A single dose of radium-223 dichloride was used in three different settings mimicking the prevention or treatment of bone metastasis. In culture, radium-223 dichloride incorporated into bone matrix and inhibited proliferation of breast cancer cells and differentiation of osteoblasts and osteoclasts (all P < .001). 

In the mouse model of established bone metastasis, the drug prevented tumor-induced cachexia (0/14 vs 7/14 control mice) and decreased osteolysis by 56% and tumor growth by 43% (all P < .05). Double-strand DNA breaks were observed in cancer cells in vivo. 
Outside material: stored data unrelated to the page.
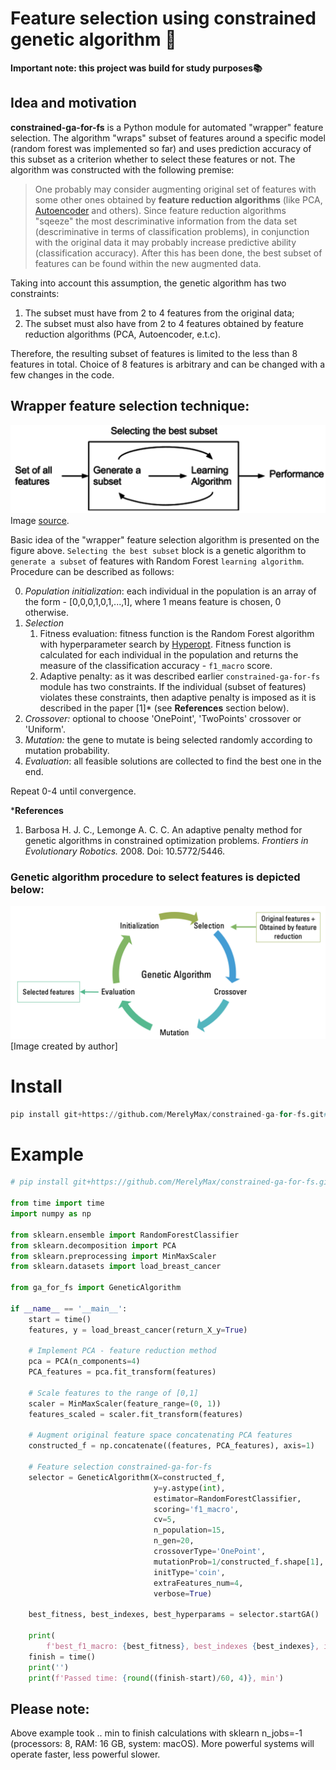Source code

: # Feature selection using constrained genetic algorithm 🧬
**Important note: this project was build for study purposes📚**

## Idea and motivation
**constrained-ga-for-fs** is a Python module for automated "wrapper" feature selection. The algorithm "wraps" subset of features around a specific model (random forest was implemented so far) and uses prediction accuracy of this subset as a criterion whether to select these features or not. The algorithm was constructed with the following premise:
> One probably may consider augmenting original set of features with some other ones obtained by **feature reduction algorithms** (like PCA, [Autoencoder](https://deepnote.com/@maksim-denisov-c524/Autoencoder-OPTUNA-uN_zBipkSf6xsDR6-1xpVA) and others). Since feature reduction algorithms "sqeeze" the most descriminative information from the data set (descriminative in terms of classification problems), in conjunction with the original data it may probably increase predictive ability (classification accuracy). After this has been done, the best subset of features can be found within the new augmented data. 
 
Taking into account this assumption, the genetic algorithm has two constraints:
1) The subset must have from 2 to 4 features from the original data;
2) The subset must also have from 2 to 4 features obtained by feature reduction algorithms (PCA, Autoencoder, e.t.c).

Therefore, the resulting subset of features is limited to the less than 8 features in total. Choice of 8 features is arbitrary and can be changed with a few changes in the code.
## Wrapper feature selection technique:
![image](doc/Feature_selection_Wrapper_Method.png)
Image [source](https://commons.wikimedia.org/wiki/File:Feature_selection_Wrapper_Method.png#/media/File:Feature_selection_Wrapper_Method.png).

Basic idea of the "wrapper" feature selection algorithm is presented on the figure above. `Selecting the best subset` block is a genetic algorithm to `generate a subset` of features with Random Forest `learning algorithm`. Procedure can be described as follows:

0. *Population initialization*: each individual in the population is an array of the form - [0,0,0,1,0,1,...,1], where 1 means feature is chosen, 0 otherwise.
1. *Selection*
      1. Fitness evaluation: fitness function is the Random Forest algorithm with hyperparameter search by [Hyperopt](https://github.com/hyperopt/hyperopt). Fitness function is calculated for each individual in the population and returns the measure of the classification accuracy - `f1_macro` score.
      2. Adaptive penalty: as it was described earlier `constrained-ga-for-fs` module has two constraints. If the individual (subset of features) violates these constraints, then adaptive penalty is imposed as it is described in the paper [1]* (see **References** section below). 
2. *Crossover:* optional to choose 'OnePoint', 'TwoPoints' crossover or 'Uniform'.
3. *Mutation:* the gene to mutate is being selected randomly according to mutation probability.
4. *Evaluation*: all feasible solutions are collected to find the best one in the end.

Repeat 0-4 until convergence.

***References**
1.  Barbosa H. J. C., Lemonge A. C. C. An adaptive penalty method for genetic algorithms in constrained optimization problems. *Frontiers in Evolutionary Robotics.* 2008. Doi: 10.5772/5446.

### Genetic algorithm procedure to select features is depicted below:
![image](doc/GA_scheme.png)
[Image created by author]

# Install
```python
pip install git+https://github.com/MerelyMax/constrained-ga-for-fs.git#egg=constrained-ga-for-fs
```
# Example
```python
# pip install git+https://github.com/MerelyMax/constrained-ga-for-fs.git#egg=constrained-ga-for-fs --upgrade

from time import time
import numpy as np

from sklearn.ensemble import RandomForestClassifier
from sklearn.decomposition import PCA
from sklearn.preprocessing import MinMaxScaler
from sklearn.datasets import load_breast_cancer

from ga_for_fs import GeneticAlgorithm

if __name__ == '__main__':
    start = time()
    features, y = load_breast_cancer(return_X_y=True)

    # Implement PCA - feature reduction method
    pca = PCA(n_components=4)
    PCA_features = pca.fit_transform(features)

    # Scale features to the range of [0,1]
    scaler = MinMaxScaler(feature_range=(0, 1))
    features_scaled = scaler.fit_transform(features)

    # Augment original feature space concatenating PCA features
    constructed_f = np.concatenate((features, PCA_features), axis=1)

    # Feature selection constrained-ga-for-fs
    selector = GeneticAlgorithm(X=constructed_f,
                                y=y.astype(int),
                                estimator=RandomForestClassifier,
                                scoring='f1_macro',
                                cv=5,
                                n_population=15,
                                n_gen=20,
                                crossoverType='OnePoint',
                                mutationProb=1/constructed_f.shape[1],
                                initType='coin',
                                extraFeatures_num=4,
                                verbose=True)

    best_fitness, best_indexes, best_hyperparams = selector.startGA()

    print(
        f'best_f1_macro: {best_fitness}, best_indexes {best_indexes}, ind_best_hyperparam {best_hyperparams}')
    finish = time()
    print('')
    print(f'Passed time: {round((finish-start)/60, 4)}, min')
```
## Please note:
Above example took .. min to finish calculations with sklearn n_jobs=-1 (processors: 8, RAM: 16 GB, system: macOS). More powerful systems will operate faster, less powerful slower.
In the established bone metastasis model, radium-223 dichloride extended survival as a monotherapy (29.2 days, P = .039) and in combination with zoledronic acid (31.4 days, P = .004) or doxorubicin (31.5 days, P < .001) compared with vehicle (24.9 days). Similar but more pronounced effects were observed when radium-223 dichloride was administered in a preventive or micrometastatic setting.

The investigators concluded, “Our findings strongly support the development of radium-223 dichloride for the treatment of breast cancer patients with or at high risk of developing bone metastases.” ■

Suominen MI, et al: J Natl Cancer Inst. May 16, 2013 (early release online).